Völlerei im Kopf

Gelesen beim Frisör und erzählt von Dr. Christian Dogs:

„Ständig online sein, auf sozialen Netzwerken surfen – das brennt unsere
Seele aus und schadet unserem Gehirn.
Heute können wir mit unserer wenigen Zeit gar nichts mehr anfangen.
Mal eine halbe Stunde bewusst nichts zu tun,
Leerlauf – halten viele nicht mehr aus, sofort der Griff zum Handy.
Wir können Stille kaum mehr ertragen.
Ich erkläre Ihnen auch, warum: Dadurch, dass das Hirn ständig überladen wird,
kann es nicht mehr runter schalten.
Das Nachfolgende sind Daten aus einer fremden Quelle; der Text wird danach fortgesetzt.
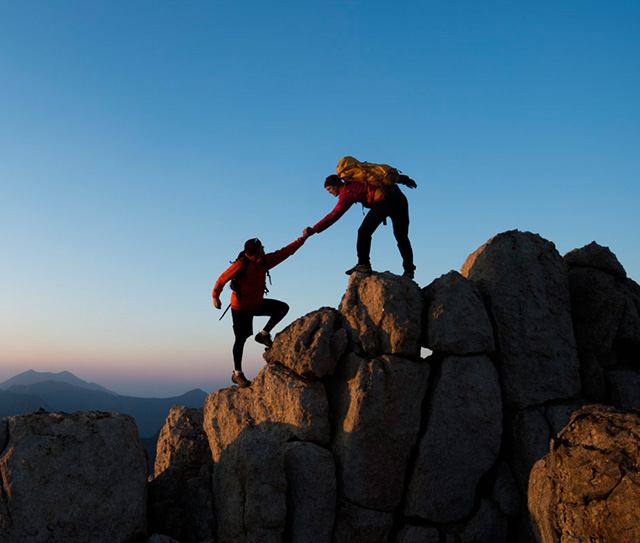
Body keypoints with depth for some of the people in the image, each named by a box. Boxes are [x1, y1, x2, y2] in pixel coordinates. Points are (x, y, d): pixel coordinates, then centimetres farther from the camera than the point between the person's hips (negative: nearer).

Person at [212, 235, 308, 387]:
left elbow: (284, 252, 1)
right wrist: (215, 296, -8)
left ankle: (264, 334, 5)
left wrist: (302, 239, 0)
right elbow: (223, 278, -15)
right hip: (241, 307, -7)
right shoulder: (242, 264, -24)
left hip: (257, 303, 7)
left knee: (282, 308, -3)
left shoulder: (264, 261, -3)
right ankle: (237, 374, 9)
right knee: (241, 338, -3)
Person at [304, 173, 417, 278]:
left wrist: (314, 230, -5)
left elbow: (334, 214, -5)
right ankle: (409, 269, 8)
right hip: (400, 196, 8)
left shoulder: (347, 192, 4)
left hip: (384, 200, -8)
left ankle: (363, 264, -3)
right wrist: (405, 179, 34)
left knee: (364, 231, 1)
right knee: (401, 236, 10)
Das merken Sie abends:
Nach einem anstrengenden Tag, brauchen Sie unheimlich lange,
bis Sie runter kommen. Manche trinken sich mit Alkohol runter,
manche nehmen Tabletten.
Bei der Gier nach neuen Reizen, wenn das Gehirn ständig neu gefüttert werden will,
dann ist es die Kunst zu sagen:
Nein, du kriegst jetzt mal nichts, das ist sonst Völlerei.
In der Therapie mache ich mit den Patienten dazu Folgendes: drei Tage Langeweile.
Sie sollen nichts anderes tun, als aus dem Fenster zu gucken.
Kein Fernsehen, kein Radio, kein Handy.
In den ersten 24 Stunden drehen alle am Rad, weil das Hirn immer noch feuert.
Das Irre ist, nach zwei Tagen fängt das Hirn an, sich langsam zu entladen,
dann kommt die Ruhe. Und die Leute sagen: Ich will weitermachen.“

2 Gedanken zu „Völlerei im Kopf

  1. …so ich schalte meine PC jetzt AUS!
    Schon wieder auf irgendwelchen Seiten versackt!
    Was plötzlich alles wichtig wird wenn man so surft…sinnlos!
    AUS! =)

  2. Kann ich grad in der Fastenzeit bestätigen. Es ist echt wohltuend, dass Handy nicht permanent in der Hand zu haben, um zu gucken, obs was „neues“ gibt.